▸ **Assigned task**:
When a line of the material has the word "checkout" in it, copy that line.

*** Opening Entries supplied ***

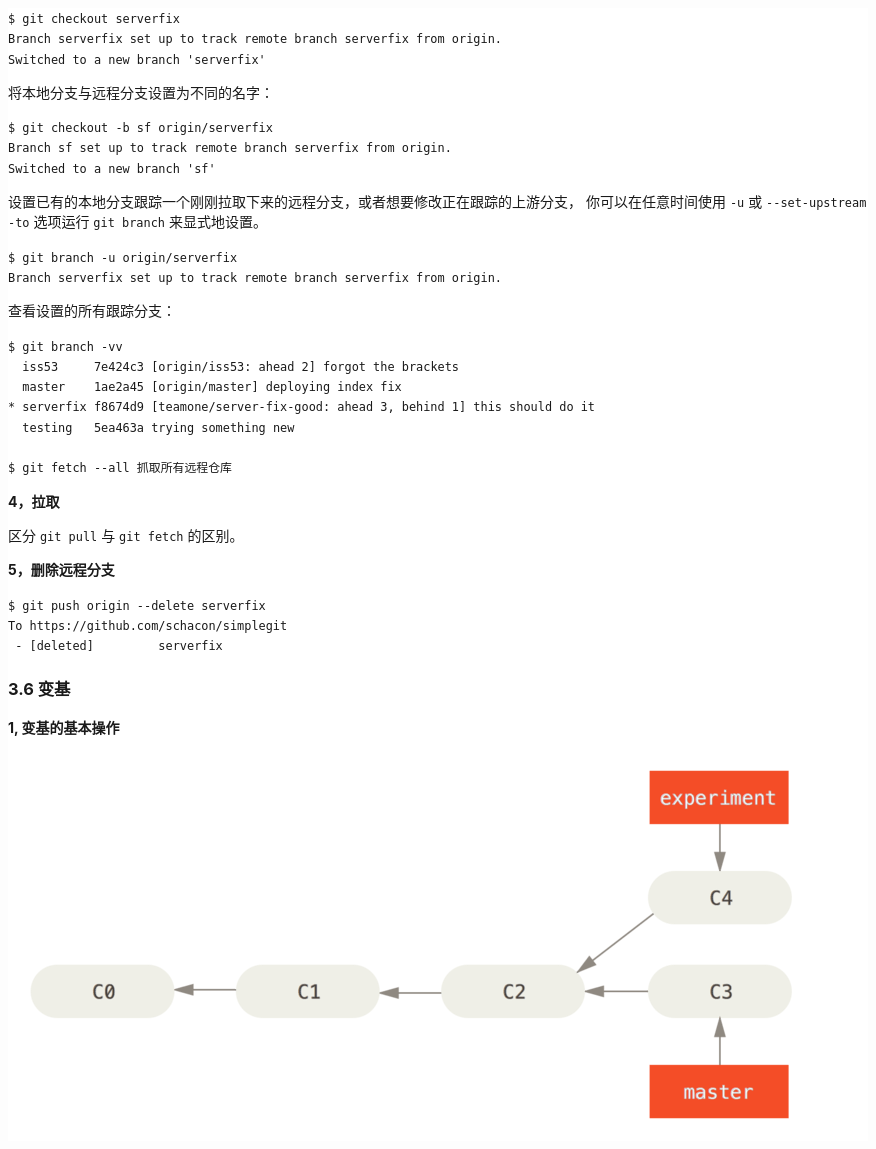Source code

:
 ```console
$ git checkout serverfix
Branch serverfix set up to track remote branch serverfix from origin.
Switched to a new branch 'serverfix'
```

将本地分支与远程分支设置为不同的名字：

```console
$ git checkout -b sf origin/serverfix
Branch sf set up to track remote branch serverfix from origin.
Switched to a new branch 'sf'
```

设置已有的本地分支跟踪一个刚刚拉取下来的远程分支，或者想要修改正在跟踪的上游分支， 你可以在任意时间使用 `-u` 或 `--set-upstream-to` 选项运行 `git branch` 来显式地设置。

```console
$ git branch -u origin/serverfix
Branch serverfix set up to track remote branch serverfix from origin.
```

查看设置的所有跟踪分支：

```console
$ git branch -vv
  iss53     7e424c3 [origin/iss53: ahead 2] forgot the brackets
  master    1ae2a45 [origin/master] deploying index fix
* serverfix f8674d9 [teamone/server-fix-good: ahead 3, behind 1] this should do it
  testing   5ea463a trying something new
  
$ git fetch --all 抓取所有远程仓库
```

**4，拉取**

区分 `git pull` 与 `git fetch` 的区别。

**5，删除远程分支**

```console
$ git push origin --delete serverfix
To https://github.com/schacon/simplegit
 - [deleted]         serverfix
```

### 3.6 变基 ###

**1, 变基的基本操作**

![分叉的提交历史。](.assets/basic-rebase-1.png)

*** Closing Entries supplied ***

▸ **Finished exercise**:
$ git checkout serverfix
$ git checkout -b sf origin/serverfix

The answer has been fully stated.